How to reduce chargebacks in CNP transactions
Though every business will inevitably face some chargeback disputes, you can help insulate your business by taking a few precautionary measures.
Avoid fraud by following best practices for safety and identity verification. Security measures such as the address verification system (AVS) and collection of the card verification value (CVV) should be used as part of every transaction.
To prevent erroneous disputes, provide clear and accurate descriptions of your goods and services and ensure descriptions used on billing statements are easily recognizable.
Offer dissatisfied customers healthy alternatives. Make sure that customers can easily access responsive customer service and a comprehensive return policy. Facilitating a quick return or exchange will cost you far less than a payment dispute. Plus, you'll increase customer satisfaction and retention.
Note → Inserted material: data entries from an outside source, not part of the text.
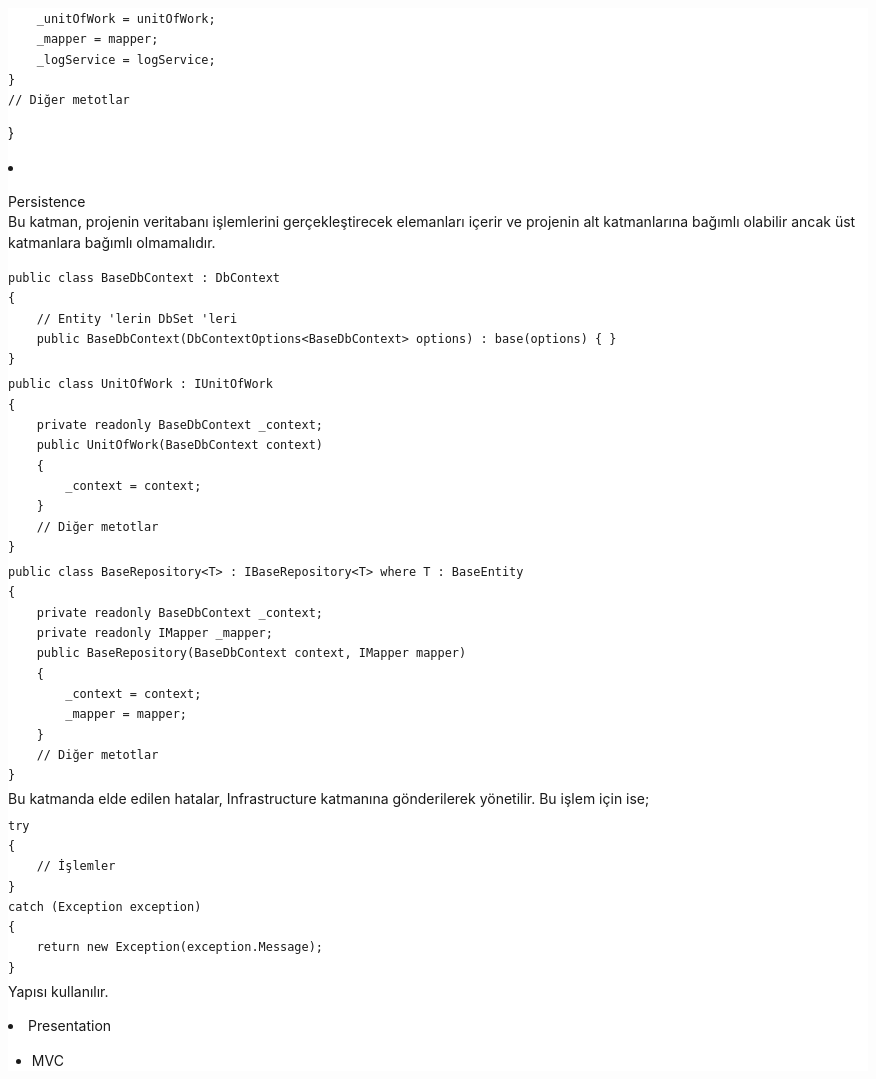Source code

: 		_unitOfWork = unitOfWork;
		_mapper = mapper;
		_logService = logService;
	}
	// Diğer metotlar
}</code></pre>
</p>
</li>
<li>
<p>
Persistence
<br />
Bu katman, projenin veritabanı işlemlerini gerçekleştirecek elemanları içerir ve projenin
alt katmanlarına bağımlı olabilir ancak üst katmanlara bağımlı olmamalıdır.
<pre style="margin-top:5px; margin-bottom:5px;"><code>public class BaseDbContext : DbContext
{
	// Entity 'lerin DbSet 'leri
	public BaseDbContext(DbContextOptions&lt;BaseDbContext&gt; options) : base(options) { }
}
</code></pre>
<pre style="margin-top:5px; margin-bottom:5px;"><code>public class UnitOfWork : IUnitOfWork
{
	private readonly BaseDbContext _context;
	public UnitOfWork(BaseDbContext context)
	{
		_context = context;
	}
	// Diğer metotlar
}
</code></pre>
<pre style="margin-top:5px; margin-bottom:5px;"><code>public class BaseRepository&lt;T&gt; : IBaseRepository&lt;T&gt; where T : BaseEntity
{
	private readonly BaseDbContext _context;
	private readonly IMapper _mapper;
	public BaseRepository(BaseDbContext context, IMapper mapper)
	{
		_context = context;
		_mapper = mapper;
	}
	// Diğer metotlar
}
</code></pre>
Bu katmanda elde edilen hatalar, Infrastructure katmanına gönderilerek yönetilir. Bu işlem için
ise;
<pre style="margin-top:5px; margin-bottom:5px;"><code>try
{
	// İşlemler
}
catch (Exception exception)
{
	return new Exception(exception.Message);
}
</code></pre>
Yapısı kullanılır.
</p>
</li>
</ul>
<li>Presentation</li>
<ul>
<li>
<p>
MVC
<br />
Encourage card present transactions
You can also reduce offset the additional fees by promoting less expensive card-present transactions. Despite digitization trends, consumers still prefer brick and mortar. Promote in store traffic by leaning into the factors that customers love about the in-person retail or business experience.
Allow customers to reserve online and pick up and pay in-store.
Provide local inventory availability online to encourage foot traffic to your business
Offer seamless and convenient in-store returns and exchanges
If your brick and mortar business acts as a showroom, offer free shipping from the store.
Convert app users with in-store exclusive items and promotions.
Host special in-store events and workshops.